Altra finalità del Museo è quella di poter offrire un adeguato “strumento didattico
“ agli studenti di ogni ordine e grado (già si è registrata la presenza studentesca di alcune scuole superiori di Avezzano) che, visiteranno annualmente lo spazio espositivo, traendo spesso motivi per tracciare ricerche, studi e tesi sulla cosiddetta cultura materiale abruzzese.

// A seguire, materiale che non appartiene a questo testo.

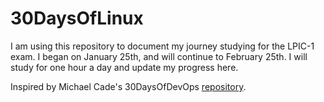 # 30DaysOfLinux
I am using this repository to document my journey studying for the LPIC-1 exam. I began on January 25th, and will continue to February 25th. I will study for one hour a day and update my progress here.  

Inspired by Michael Cade's 30DaysOfDevOps [repository](https://github.com/MichaelCade/90DaysOfDevOps).
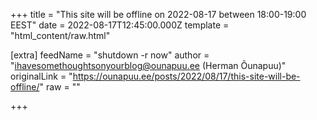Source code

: 
+++
title = "This site will be offline on 2022-08-17 between 18:00-19:00 EEST"
date = 2022-08-17T12:45:00.000Z
template = "html_content/raw.html"

[extra]
feedName = "shutdown -r now"
author = "ihavesomethoughtsonyourblog@ounapuu.ee (Herman Õunapuu)"
originalLink = "https://ounapuu.ee/posts/2022/08/17/this-site-will-be-offline/"
raw = ""

+++

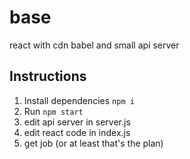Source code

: # base
react with cdn babel and small api server

## Instructions

1. Install dependencies `npm i`
2. Run `npm start`
3. edit api server in server.js
4. edit react code in index.js
5. get job (or at least that's the plan)
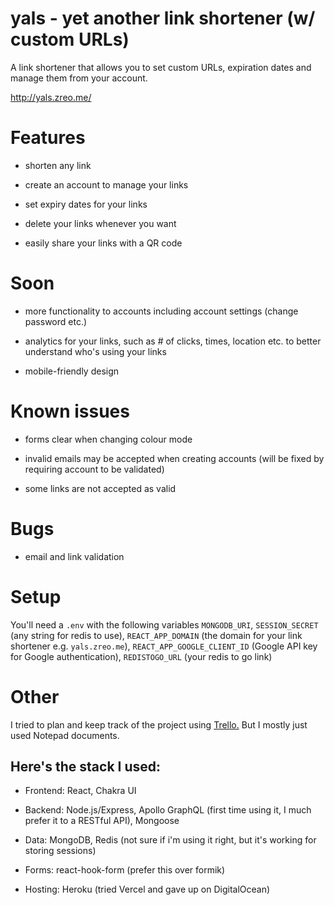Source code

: # yals - yet another link shortener (w/ custom URLs)

A link shortener that allows you to set custom URLs, expiration dates and manage them from your account.

http://yals.zreo.me/

# Features

- shorten any link

- create an account to manage your links

- set expiry dates for your links

- delete your links whenever you want

- easily share your links with a QR code

# Soon

- more functionality to accounts including account settings (change password etc.)

- analytics for your links, such as # of clicks, times, location etc. to better understand who's using your links

- mobile-friendly design

# Known issues

- forms clear when changing colour mode

- invalid emails may be accepted when creating accounts (will be fixed by requiring account to be validated)

- some links are not accepted as valid

# Bugs

* email and link validation

# Setup

You'll need a `.env` with the following variables `MONGODB_URI`, `SESSION_SECRET` (any string for redis to use), `REACT_APP_DOMAIN` (the domain for your link shortener e.g. `yals.zreo.me`), `REACT_APP_GOOGLE_CLIENT_ID` (Google API key for Google authentication), `REDISTOGO_URL` (your redis to go link)

# Other

I tried to plan and keep track of the project using [Trello.](https://trello.com/b/CNWKN2k5/linkshortener) But I mostly just used Notepad documents.

## Here's the stack I used:

- Frontend: React, Chakra UI

- Backend: Node.js/Express, Apollo GraphQL (first time using it, I much prefer it to a RESTful API), Mongoose

- Data: MongoDB, Redis (not sure if i'm using it right, but it's working for storing sessions)

- Forms: react-hook-form (prefer this over formik)

- Hosting: Heroku (tried Vercel and gave up on DigitalOcean)
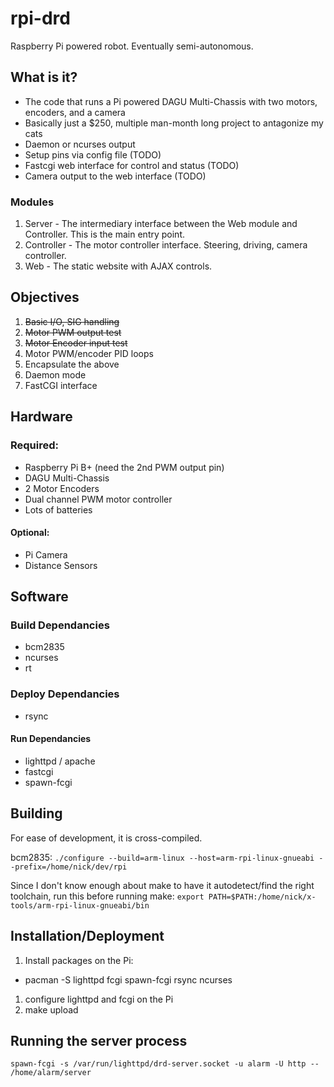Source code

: rpi-drd
=======

Raspberry Pi powered robot. Eventually semi-autonomous.

## What is it?
* The code that runs a Pi powered DAGU Multi-Chassis with two motors, encoders, and a camera
* Basically just a $250, multiple man-month long project to antagonize my cats
* Daemon or ncurses output
* Setup pins via config file (TODO)
* Fastcgi web interface for control and status (TODO)
* Camera output to the web interface (TODO)

### Modules
1. Server - The intermediary interface between the Web module and Controller. This is the main entry point.
1. Controller - The motor controller interface. Steering, driving, camera controller.
1. Web - The static website with AJAX controls.

## Objectives
1. <del>Basic I/O, SIG handling</del>
1. <del>Motor PWM output test</del>
1. <del>Motor Encoder input test</del>
1. Motor PWM/encoder PID loops
1. Encapsulate the above
1. Daemon mode
1. FastCGI interface

## Hardware
### Required:
* Raspberry Pi B+ (need the 2nd PWM output pin)
* DAGU Multi-Chassis
* 2 Motor Encoders
* Dual channel PWM motor controller
* Lots of batteries

#### Optional:
* Pi Camera
* Distance Sensors

## Software
### Build Dependancies
* bcm2835
* ncurses
* rt

### Deploy Dependancies
* rsync

#### Run Dependancies
* lighttpd / apache
* fastcgi
* spawn-fcgi

## Building
For ease of development, it is cross-compiled.

bcm2835:
 `./configure --build=arm-linux --host=arm-rpi-linux-gnueabi --prefix=/home/nick/dev/rpi`

Since I don't know enough about make to have it autodetect/find the right toolchain, run this before running make:
`export PATH=$PATH:/home/nick/x-tools/arm-rpi-linux-gnueabi/bin`

## Installation/Deployment

1. Install packages on the Pi:
  * pacman -S lighttpd fcgi spawn-fcgi rsync ncurses
1. configure lighttpd and fcgi on the Pi
1. make upload

## Running the server process
 `spawn-fcgi -s /var/run/lighttpd/drd-server.socket -u alarm -U http -- /home/alarm/server`

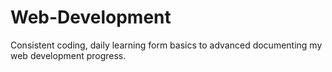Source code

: # Web-Development
Consistent coding, daily learning form basics to advanced documenting my web development progress.

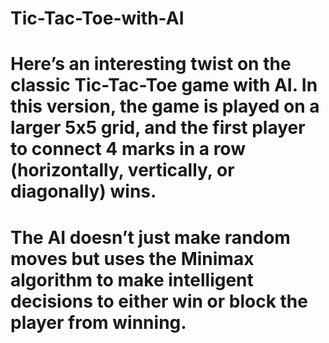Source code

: # Tic-Tac-Toe-with-AI
# Here’s an interesting twist on the classic Tic-Tac-Toe game with AI. In this version, the game is played on a larger 5x5 grid, and the first player to connect 4 marks in a row (horizontally, vertically, or diagonally) wins.

# The AI doesn’t just make random moves but uses the Minimax algorithm to make intelligent decisions to either win or block the player from winning.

Il nuovo spazio espositivo della Rua Ritta
(ora via Regina Margherita) al civico 13/a,  raccoglie le arti ed i mestieri più comuni in paese, il falegname (con i suoi infiniti lavori nella costruzione di tavoli, sedie, armadi ecc.); il fabbro (capace di forgiare il ferro ma anche trasformarsi in maniscalco per rimettere a nuovo i ferri agli asini, cavalli e buoi); l’arrotino (che sapeva anche tornire il legno) o il segantino. Un’antica centrale idroelettrica per abitazione degli anni ’20, una ventilatrice per legumi. Poi c’è l’angolo del pastore (“la mandra” così chiamata in paese) con la sua fase di lavorazione per produrre il formaggio, l’angolo del vinaio con tutta la sua oggettistica per le fasi di lavorazione; l’apicoltore (mielaio) con il ciclo produttivo, riflesso e testimonianza di una vitalità della tradizione apicola radicata nel territorio. Non mancano alcune rare macchine dalla trinciaforaggio alla traglia (macchina da trasporto senza ruote a trascinamento), al distillatore per rosoli, elisir ed alcool; il basto per l’asino con i suoi contenitori da trasporto (jù biunzo e jù cistrono). Un vero e proprio laboratorio didattico ove annualmente verranno riproposte le fasi lavorative, della vite, del miele e del latte.
Sul piano metodologico, si è inteso “ricostruire“ una sorta di visita guidata, creando un vero e proprio itinerario museale attraverso il quale si ripercorrono le singole sezioni espositive, rivolgendo l’attenzione ai reperti più significativi mediante l’esame di schede-campione esplicative.
Per concludere, non mi resta altro che augurare al paese di Civitella Roveto che questa iniziativa, venuta fuori così spontaneamente e realizzata solo con la comprensione e la generosità di poche persone, del Parroco del paese Don Franco Geremia che ha messo a disposizione più di un locale, della famiglia de’ Colucci che ha saputo conservare attraverso gli anni quei strumenti ed oggetti tali da poter rivisitare quei valori storici-culturali, gli usi e le consuetudini, la campagna, la fatica dell’uomo. Che il ricordo possa crescere e fruttificare fino a raggiungere quella completa maturazione culturale - museale  e delle tradizioni più genuine; in breve di quelle radici che sono state e rimangono la memoria storica di una famiglia e di una comunità.